Please reproduce the text on Russian soybean prices below, starting at "Customs statistics indicate" and ending at "also including taxes.".

• Selected text:
------------------------------------

Customs statistics indicate that the Russian soybeans have prices that are 1000 yuan or more less per ton than Chinese beans -- even after adding the tariff and value added tax (see chart). Also in 2015, a weibo poster found that customs data showed Russian beans cost 1930 yuan/mt compared to 3550 yuan for imported "GMO" beans, and he asked, "Are Russian soybeans really that cheap?"
Note:
imported Russian price calculated from customs statistics plus 3%
tariff and 13% VAT (11% July-Dec 2017). Imported (coastal) is price in
Qingdao, also including taxes.
The post revealed that Heilongjiang customs officials were also alarmed about this issue and "held many meetings" to learn what "the real price of Russian soybeans" was. The Russian soybeans were imported largely by farmers that grew them, so they were in effect selling the beans to themselves and could name their own price. Of course, their incentive was to report a low price to minimize the tariff and value-added tax they had to pay. The weibo author found that Russian soybeans offered on e-commerce web sites quoted prices much higher than those reported in customs data, so he concluded the customs prices were artificially low. Nevertheless, the prices quoted for Russian beans were still much lower than the price for similar Chinese beans.

------------------------------------

• Data excerpts:

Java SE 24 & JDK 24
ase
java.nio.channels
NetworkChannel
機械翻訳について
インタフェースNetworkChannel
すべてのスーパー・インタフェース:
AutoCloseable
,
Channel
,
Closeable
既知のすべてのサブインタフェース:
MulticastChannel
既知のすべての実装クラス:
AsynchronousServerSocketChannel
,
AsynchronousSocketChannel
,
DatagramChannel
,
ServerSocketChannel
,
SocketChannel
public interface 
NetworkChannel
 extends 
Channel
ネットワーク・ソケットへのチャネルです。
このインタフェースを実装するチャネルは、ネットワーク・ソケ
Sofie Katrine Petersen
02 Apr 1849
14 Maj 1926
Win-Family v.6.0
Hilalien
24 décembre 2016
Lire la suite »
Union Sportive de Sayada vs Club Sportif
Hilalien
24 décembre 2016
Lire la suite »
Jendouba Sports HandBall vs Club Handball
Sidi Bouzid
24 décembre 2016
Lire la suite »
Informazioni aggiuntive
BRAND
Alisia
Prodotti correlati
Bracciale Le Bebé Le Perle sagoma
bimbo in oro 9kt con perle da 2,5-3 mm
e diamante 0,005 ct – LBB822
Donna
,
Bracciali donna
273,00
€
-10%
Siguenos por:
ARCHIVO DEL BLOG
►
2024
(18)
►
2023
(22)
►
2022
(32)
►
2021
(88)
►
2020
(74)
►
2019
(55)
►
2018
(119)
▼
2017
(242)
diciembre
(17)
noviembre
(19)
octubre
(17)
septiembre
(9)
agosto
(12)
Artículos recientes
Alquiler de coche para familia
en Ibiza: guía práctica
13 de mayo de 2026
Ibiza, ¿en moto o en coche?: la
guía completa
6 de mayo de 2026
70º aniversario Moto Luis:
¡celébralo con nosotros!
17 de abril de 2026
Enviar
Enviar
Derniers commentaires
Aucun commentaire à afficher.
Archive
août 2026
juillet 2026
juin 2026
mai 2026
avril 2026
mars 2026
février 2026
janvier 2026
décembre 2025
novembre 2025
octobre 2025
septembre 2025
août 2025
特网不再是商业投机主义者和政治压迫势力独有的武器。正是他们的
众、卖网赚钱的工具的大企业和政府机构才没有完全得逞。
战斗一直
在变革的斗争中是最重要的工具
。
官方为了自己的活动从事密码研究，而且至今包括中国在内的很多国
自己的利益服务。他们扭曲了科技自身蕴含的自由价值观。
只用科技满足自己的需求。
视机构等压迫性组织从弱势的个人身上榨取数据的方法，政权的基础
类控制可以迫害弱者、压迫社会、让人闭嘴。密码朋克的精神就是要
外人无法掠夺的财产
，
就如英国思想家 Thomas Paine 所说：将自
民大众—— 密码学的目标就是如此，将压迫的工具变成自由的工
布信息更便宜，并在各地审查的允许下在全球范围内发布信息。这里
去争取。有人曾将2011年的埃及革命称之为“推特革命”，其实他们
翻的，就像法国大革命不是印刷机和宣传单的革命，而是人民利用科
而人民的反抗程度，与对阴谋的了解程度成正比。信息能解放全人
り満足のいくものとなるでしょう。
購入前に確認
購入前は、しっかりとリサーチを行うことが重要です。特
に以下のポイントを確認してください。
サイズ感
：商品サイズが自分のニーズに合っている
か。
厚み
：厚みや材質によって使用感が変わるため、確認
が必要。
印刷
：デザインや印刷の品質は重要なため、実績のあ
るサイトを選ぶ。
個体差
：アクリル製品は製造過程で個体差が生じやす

------------------------------------

• Solution to the exercise:
Customs statistics indicate that the Russian soybeans have prices that are 1000 yuan or more less per ton than Chinese beans -- even after adding the tariff and value added tax (see chart). Also in 2015, a weibo poster found that customs data showed Russian beans cost 1930 yuan/mt compared to 3550 yuan for imported "GMO" beans, and he asked, "Are Russian soybeans really that cheap?"
Note:
imported Russian price calculated from customs statistics plus 3%
tariff and 13% VAT (11% July-Dec 2017). Imported (coastal) is price in
Qingdao, also including taxes.